Vanessa Hayward listens as Lynda Allison describes an issue she has with her cell phone during a tech workshop that brought members of the Youth Leadership Council and Hardy Bay Seniors together Saturday at the senior centre.

Seniors get gadget tips from local youth

PORT HARDY - North Island Youth Leadership Council teams with Hardy Bay Seniors for third tech workshop

PORT HARDY — Reaching into a handbag, Lynda Allison extracted a variety of electronic gadgets and arrayed them on a table at Hardy Bay Seniors Centre.

“I need help figuring out the programming on my cell phone,” Allison said. “And I need to find out how to look at the pictures in my camera after I take them. And I need to find out how to make the sound come out of the computer in these headphones.”

Allison was in the right place for some answers, as members of the North Island Youth Leadership Council invaded the seniors centre Saturday afternoon for their third tech workshop.

Pairing up with seniors, the teens helped guide them through the intricacies of cellphone and digital camera programming, computer troubleshooting and iPod management.

It was part of a larger program designed to do a lot more than ease the transition of seniors and elders to modern technology.

“In part, we’re trying to bridge the gap between elders and youth,” said Michel Therien of the Ministry of Child and Family Development. “Some of the benefits we’ve seen is that the relationships between youth and elders have flourished.
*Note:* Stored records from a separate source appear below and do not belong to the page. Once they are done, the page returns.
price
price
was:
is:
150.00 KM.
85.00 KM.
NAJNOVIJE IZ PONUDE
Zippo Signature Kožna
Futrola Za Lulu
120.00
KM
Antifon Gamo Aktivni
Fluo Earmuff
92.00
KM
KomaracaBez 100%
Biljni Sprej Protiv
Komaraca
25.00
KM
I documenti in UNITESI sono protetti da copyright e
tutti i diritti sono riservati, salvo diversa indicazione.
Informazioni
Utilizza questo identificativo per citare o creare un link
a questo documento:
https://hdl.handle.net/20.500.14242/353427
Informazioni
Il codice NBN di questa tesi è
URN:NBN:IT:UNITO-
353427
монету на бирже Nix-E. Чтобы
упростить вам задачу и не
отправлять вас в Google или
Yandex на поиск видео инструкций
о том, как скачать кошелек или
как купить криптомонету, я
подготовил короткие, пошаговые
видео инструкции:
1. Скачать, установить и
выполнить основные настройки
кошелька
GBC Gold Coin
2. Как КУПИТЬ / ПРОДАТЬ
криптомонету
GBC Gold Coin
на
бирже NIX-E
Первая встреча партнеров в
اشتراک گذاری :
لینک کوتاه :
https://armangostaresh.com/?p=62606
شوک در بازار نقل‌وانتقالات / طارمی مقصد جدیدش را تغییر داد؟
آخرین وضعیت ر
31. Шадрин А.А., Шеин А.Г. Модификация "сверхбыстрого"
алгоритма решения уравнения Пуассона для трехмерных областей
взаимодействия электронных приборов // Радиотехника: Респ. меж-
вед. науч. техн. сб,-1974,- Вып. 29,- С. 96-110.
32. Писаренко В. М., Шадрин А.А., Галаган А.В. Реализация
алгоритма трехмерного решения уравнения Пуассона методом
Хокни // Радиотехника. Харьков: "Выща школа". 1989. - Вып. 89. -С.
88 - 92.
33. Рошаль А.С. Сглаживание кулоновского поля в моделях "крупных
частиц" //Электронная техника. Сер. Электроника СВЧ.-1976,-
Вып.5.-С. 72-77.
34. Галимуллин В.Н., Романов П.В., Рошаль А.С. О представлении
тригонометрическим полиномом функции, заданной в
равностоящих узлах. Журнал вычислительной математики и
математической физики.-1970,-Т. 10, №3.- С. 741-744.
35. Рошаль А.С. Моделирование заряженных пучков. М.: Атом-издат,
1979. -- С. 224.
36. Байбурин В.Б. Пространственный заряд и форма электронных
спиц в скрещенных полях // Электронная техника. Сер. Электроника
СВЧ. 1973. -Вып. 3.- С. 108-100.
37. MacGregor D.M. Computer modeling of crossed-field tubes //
There’s a lot of repect and also a lot of fun when they get together.

“The relationship aspect is huge.”

In return, the seniors and elders of the North Island have helped sponsor the annual Youth Leadership Conferences held in the region.

And the program could expand dramatically in the near future.

Earlier in the week, Vancouver Island Health Authority and MCFD outreach workers completed nearly three months of work on its Connecting Hands to Bridge Generations initiative and submitted it to the province in its application for a $200,000 grant.

The creation of the initiative incorporated nine North Island Communities, including six First Nations communities, and involved meetings between youth, elders and outreach workers in each of them.

“Each community will work on issues specific to its people,” Therrien said. “Then we’ll bring everyone together in a larger conference to share what they’ve done.”

Saturday’s workshop included a lunch break featuring a large crock pot of soup made by the youths, and participants both young and old share tables and tales over the food.